Source data:

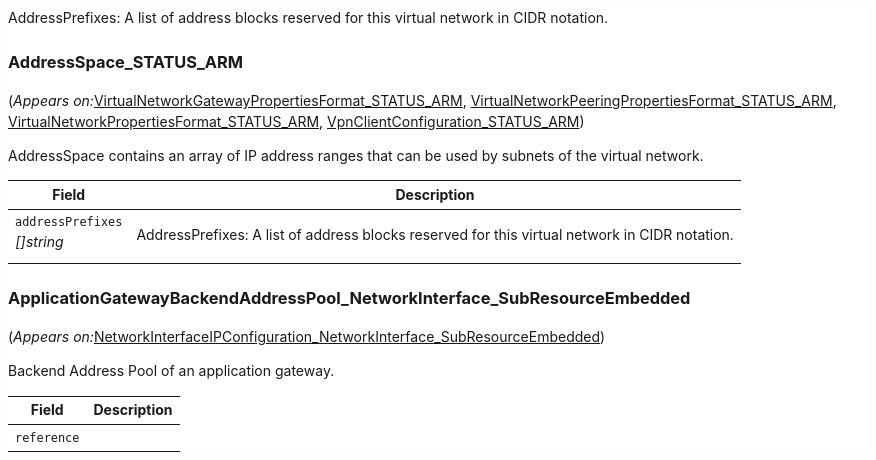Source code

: <p>AddressPrefixes: A list of address blocks reserved for this virtual network in CIDR notation.</p>
</td>
</tr>
</tbody>
</table>
<h3 id="network.azure.com/v1api20201101.AddressSpace_STATUS_ARM">AddressSpace_STATUS_ARM
</h3>
<p>
(<em>Appears on:</em><a href="#network.azure.com/v1api20201101.VirtualNetworkGatewayPropertiesFormat_STATUS_ARM">VirtualNetworkGatewayPropertiesFormat_STATUS_ARM</a>, <a href="#network.azure.com/v1api20201101.VirtualNetworkPeeringPropertiesFormat_STATUS_ARM">VirtualNetworkPeeringPropertiesFormat_STATUS_ARM</a>, <a href="#network.azure.com/v1api20201101.VirtualNetworkPropertiesFormat_STATUS_ARM">VirtualNetworkPropertiesFormat_STATUS_ARM</a>, <a href="#network.azure.com/v1api20201101.VpnClientConfiguration_STATUS_ARM">VpnClientConfiguration_STATUS_ARM</a>)
</p>
<div>
<p>AddressSpace contains an array of IP address ranges that can be used by subnets of the virtual network.</p>
</div>
<table>
<thead>
<tr>
<th>Field</th>
<th>Description</th>
</tr>
</thead>
<tbody>
<tr>
<td>
<code>addressPrefixes</code><br/>
<em>
[]string
</em>
</td>
<td>
<p>AddressPrefixes: A list of address blocks reserved for this virtual network in CIDR notation.</p>
</td>
</tr>
</tbody>
</table>
<h3 id="network.azure.com/v1api20201101.ApplicationGatewayBackendAddressPool_NetworkInterface_SubResourceEmbedded">ApplicationGatewayBackendAddressPool_NetworkInterface_SubResourceEmbedded
</h3>
<p>
(<em>Appears on:</em><a href="#network.azure.com/v1api20201101.NetworkInterfaceIPConfiguration_NetworkInterface_SubResourceEmbedded">NetworkInterfaceIPConfiguration_NetworkInterface_SubResourceEmbedded</a>)
</p>
<div>
<p>Backend Address Pool of an application gateway.</p>
</div>
<table>
<thead>
<tr>
<th>Field</th>
<th>Description</th>
</tr>
</thead>
<tbody>
<tr>
<td>
<code>reference</code><br/>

> WHAT YOU HAVE TO DO
Working down from the line that contains "<p>Backend Address Pool", retype each line exactly through the last line of the data, and give nothing else.

> TASK OUTPUT
<p>Backend Address Pool of an application gateway.</p>
</div>
<table>
<thead>
<tr>
<th>Field</th>
<th>Description</th>
</tr>
</thead>
<tbody>
<tr>
<td>
<code>reference</code><br/>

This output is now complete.